Behind him, he heard a fairly constant stream of chatter, which was customary for such gatherings. And then, with the suddenness of a blast from a PPG, he heard the unmistakable sound of palm across flesh. He turned, partly out of sheer curiosity and partly out of boredom, for no one had been going out of his way to strike up a conversation with him. He'd even been considering just calling it an early evening. He almost dropped his glass when he realized that the origin of the strike had been none other than Mariel. She was facing the aide to the Drazi ambassador, and her cheeks were brightly flushed with anger. The aide was gaping at her with undisguised astonishment.

"How dare you!" Mariel said, and she was making no effort to keep her voice down.
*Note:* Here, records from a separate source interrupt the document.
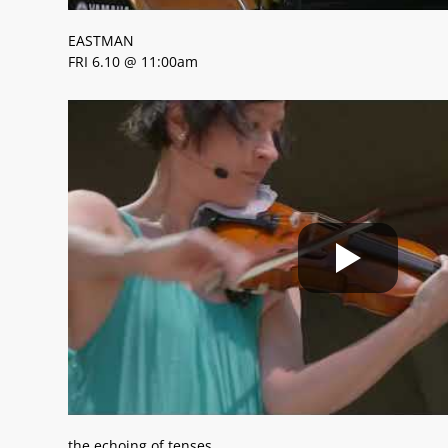
EASTMAN
FRI 6.10 @ 11:00am
the echoing of tenses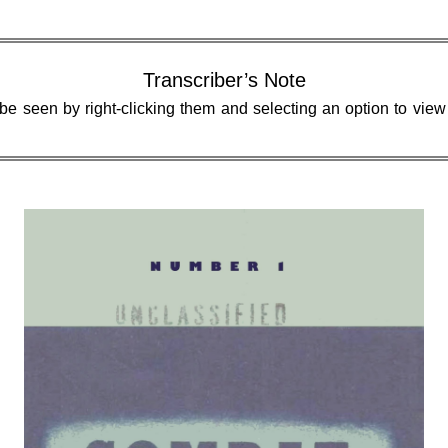
Transcriber’s Note
 be seen by right-clicking them and selecting an option to vie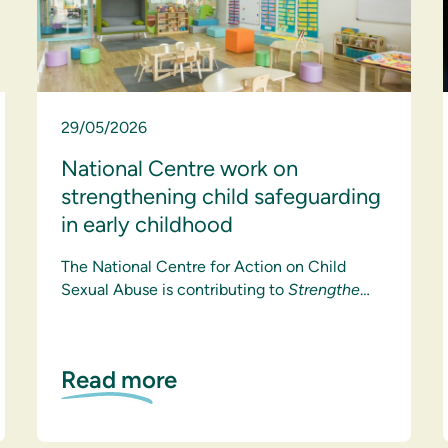
29/05/2026
National Centre work on
strengthening child safeguarding
in early childhood
The National Centre for Action on Child
Sexual Abuse is contributing to
Strengthe
…
Read more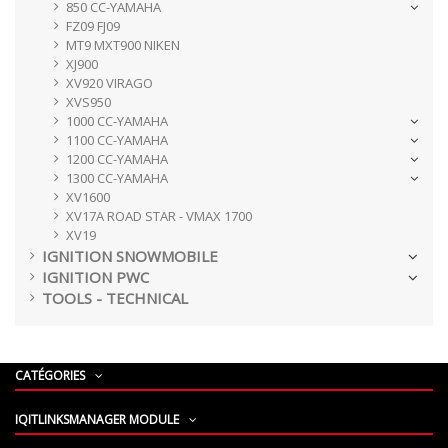
850 CC-YAMAHA
FZ09 FJ09
MT9 MXT900 NIKEN
XJ900
XV920 VIRAGO
XVS950
1000 CC-YAMAHA
1100 CC-YAMAHA
1200 CC-YAMAHA
1300 CC-YAMAHA
XV1600
XV17A ROAD STAR - VMAX 1700
XV19
IGNITION SNOWMOBILE
IGNITION PWC
TOOLS - TECHNICAL
CATÉGORIES
IQITLINKSMANAGER MODULE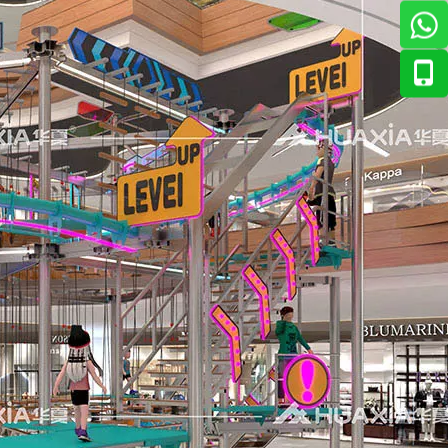
ian market. The response has been overwhelmingly positive — 
., Ltd. to introduce its newest range of interactive enterta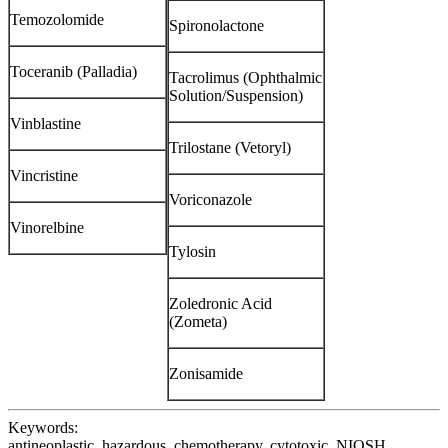
Temozolomide
Spironolactone
Toceranib (Palladia)
Tacrolimus (Ophthalmic
Solution/Suspension)
Vinblastine
Trilostane (Vetoryl)
Vincristine
Voriconazole
Vinorelbine
Tylosin
Zoledronic Acid
(Zometa)
Zonisamide
Keywords:
antineoplastic, hazardous, chemotherapy, cytotoxic, NIOSH,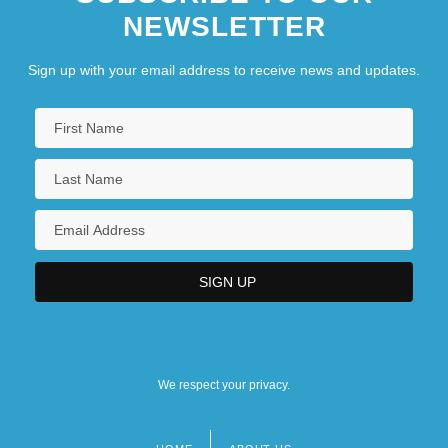
NEWSLETTER
Sign up with your email address to receive news and updates.
We respect your privacy.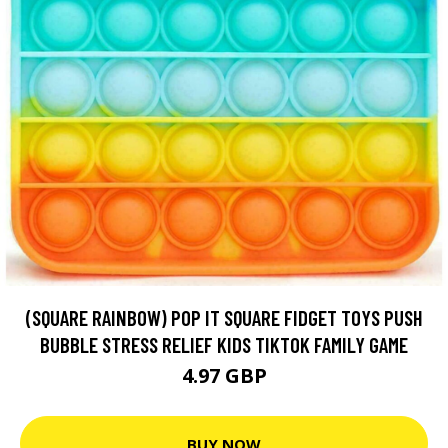
(SQUARE RAINBOW) POP IT SQUARE FIDGET TOYS PUSH
BUBBLE STRESS RELIEF KIDS TIKTOK FAMILY GAME
4.97 GBP
BUY NOW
There wouldn't have been much point, really. The sound of the slap had been more than enough to capture the immediate attention of everyone in the room. "How dare you speak so insultingly!"

"But you ... he ... Drazi not understand!" babbled the hapless aide, and Vir immediately knew what the problem was. This was unquestionably one of the many individuals to whom Mariel had spoken so disparagingly of Vir in times very recently past. Yet now she must have been singing his praises, as ordered, and the sudden change in her attitude had caught the Drazi – and no doubt whoever else was nearby him – completely off guard. Immediately, trying to head off any kind of major confrontation, Captain Elizabeth Lochley stepped subtly but firmly between Mariel and the Drazi.